Zur Panik besteht indes kein Anlass. „Wir sollten aufhören, ständig das Bild eines nicht mehr funktionierenden Gesundheitswesens zu zeichnen“, so Dr. Carola Reimann, Vorstandsvorsitzende der AOK. Die Expertin ist überzeugt, dass das Gesundheitssystem funktioniert, aber zweifellos eine strukturelle Weiterentwicklung braucht. „Die aktuellen Strukturen sorgen dafür, dass die vorhandenen finanziellen und personellen Ressourcen schlecht verteilt und nicht effizient eingesetzt werden.
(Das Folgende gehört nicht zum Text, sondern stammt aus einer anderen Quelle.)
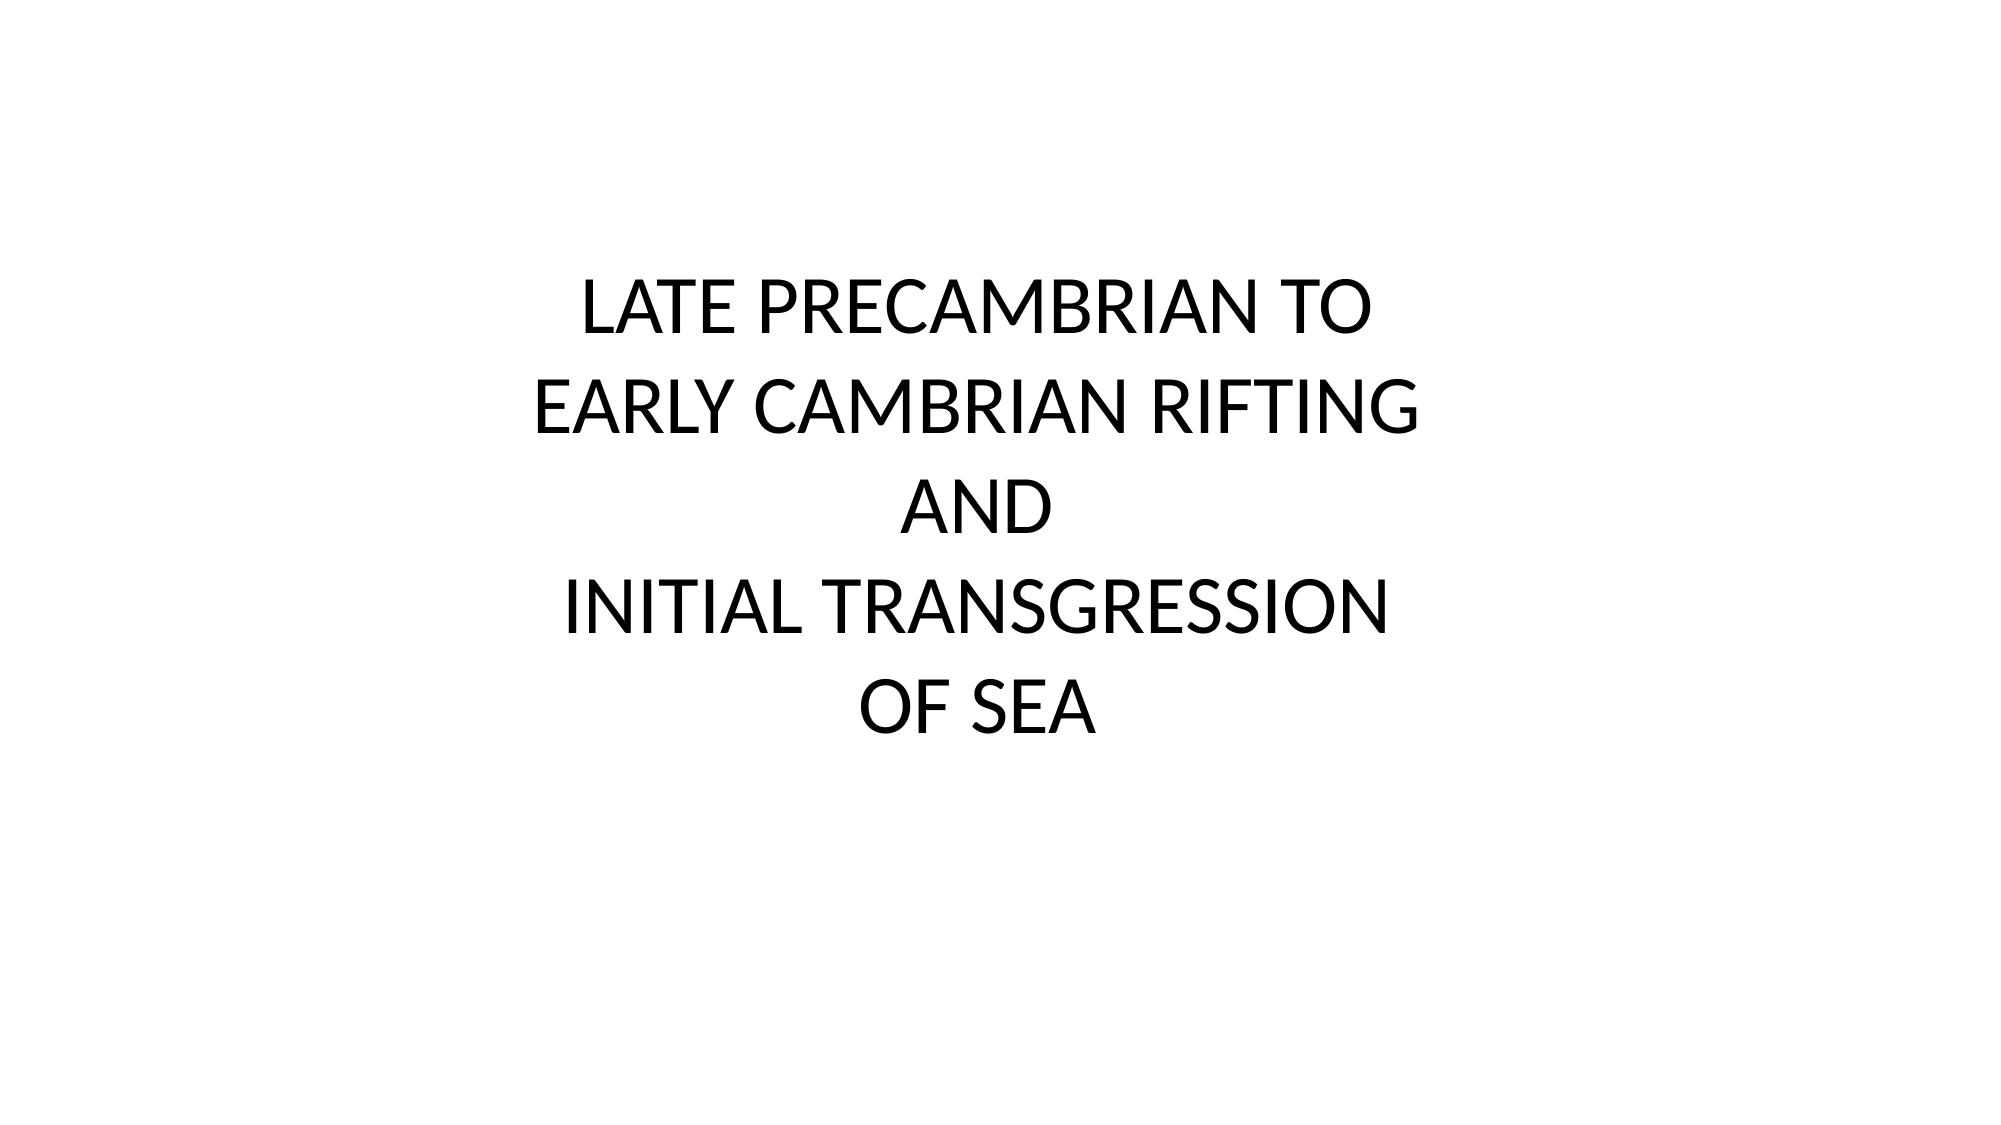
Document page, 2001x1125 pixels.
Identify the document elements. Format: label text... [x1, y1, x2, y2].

Wenn wir die Probleme des Ärztemangels auf dem Land und der langen Wartezeiten lösen wollen, müssen wir ärztliche Praxisstrukturen weiterentwickeln, die Kompetenzen weiterer Gesundheitsberufe
nach dem Vorbild anderer europäischer Länder erweitern und nicht zuletzt die Möglichkeiten der Digitalisierung wie Videosprechstunden stärker nutzen“, ergänzt Carola Reimann.
Realität ist aber auch: Die Gesellschaft wird älter, und mit ihr werden es auch die Ärzte. Jeder fünfte von ihnen steht unmittelbar vor dem Ruhestand, so die Ärztekammer. Mehr als 13 Prozent der Mediziner gehören der Altersgruppe der 60- bis 65-Jährigen an; weitere 8,5 Prozent haben das 65. Lebensjahr bereits überschritten. So geht der Verband der Kinder- und Jugendärzte davon aus, dass etwa ein Viertel der Kinderund Jugendärzte zwischen 2020 und 2025 aus dem Berufsleben ausscheidet.